Letrozole, by contrast, consistently produces thicker endometrial linings and lower preovulatory estrogen peaks. A large meta-analysis of 33 randomized controlled trials involving nearly 5,000 women with polycystic ovary syndrome (PCOS) found that letrozole led to an 18% higher ovulation rate and a 54% higher live birth rate compared to Clomid. These are significant margins, and they’re a major reason many fertility specialists now favor letrozole as a first-line treatment for ovulation induction.

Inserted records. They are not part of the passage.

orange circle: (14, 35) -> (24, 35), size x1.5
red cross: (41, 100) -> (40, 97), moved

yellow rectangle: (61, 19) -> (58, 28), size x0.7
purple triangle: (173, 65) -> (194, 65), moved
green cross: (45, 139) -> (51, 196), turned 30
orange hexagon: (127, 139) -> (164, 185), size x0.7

Another practical advantage of aromatase inhibitors: they carry a lower risk of multiple pregnancies. Clomid’s prolonged presence in the body can cause the ovaries to develop several mature follicles simultaneously, increasing the chance of twins or higher-order multiples.
Side Effects Compared
Both drugs can cause hot flashes, headaches, and mild abdominal discomfort, but Clomid has a distinct side effect profile tied to its estrogen-blocking activity. Reported side effects include ovarian enlargement (about 14% of users), hot flashes (10%), abdominal discomfort (6%), and nausea (2%). About 1.5% of women experience visual disturbances, which can include shimmering vision, flashes of light, blurred or double vision, blind spots, light sensitivity, and lingering afterimages. These visual symptoms are unique to Clomid and don’t occur with aromatase inhibitors.

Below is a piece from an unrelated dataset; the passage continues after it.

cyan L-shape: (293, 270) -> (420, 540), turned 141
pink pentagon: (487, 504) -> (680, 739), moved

Letrozole’s side effects tend to be milder overall, partly because the drug clears the body so quickly. Its main advantage is the absence of anti-estrogenic effects on the uterus and cervix, which also means less intensive monitoring is typically needed during treatment cycles.
Clomid’s Role in Men
Clomid is also used off-label in men with low testosterone, which adds to the confusion about its drug class. In men, Clomid’s estrogen-blocking action at the brain level triggers increased LH and FSH production, which stimulates the testes to produce more testosterone and sperm. This is a different approach from testosterone replacement therapy, which actually suppresses sperm production.

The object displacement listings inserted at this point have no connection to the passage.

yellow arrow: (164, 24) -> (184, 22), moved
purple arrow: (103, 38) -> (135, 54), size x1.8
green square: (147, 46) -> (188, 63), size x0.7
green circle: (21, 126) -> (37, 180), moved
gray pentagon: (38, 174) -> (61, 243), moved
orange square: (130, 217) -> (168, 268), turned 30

The testosterone increases can be substantial. Across multiple studies, men taking Clomid typically see their testosterone levels roughly double. One study documented a mean increase from 227 to 573 ng/dL, a 107% jump. Another found levels rising from 248 to 610 ng/dL, a 146% increase. Men in these studies generally reported improvements in energy, libido, mood, and cognitive function within about six weeks.
Aromatase inhibitors have also been used off-label in men for similar purposes, but through a different mechanism: by reducing the conversion of testosterone to estrogen, they allow testosterone levels to rise. The two drug classes are sometimes even used together in male fertility protocols, which further blurs the line for people researching them online.
Which One Your Doctor Might Recommend
For women with PCOS or unexplained infertility, letrozole has increasingly become the preferred first-line option based on the live birth data. Clomid remains widely used, partly because it has a longer track record (it’s been available since the 1960s) and partly because some clinics and insurance plans still default to it. Both are taken orally, typically for five days early in a menstrual cycle.
For men with low testosterone who want to preserve fertility, Clomid is more commonly prescribed because of the larger body of evidence supporting its use. The choice between these medications depends on individual circumstances, but they are distinct drug classes with different mechanisms, different side effect profiles, and in some contexts, meaningfully different success rates.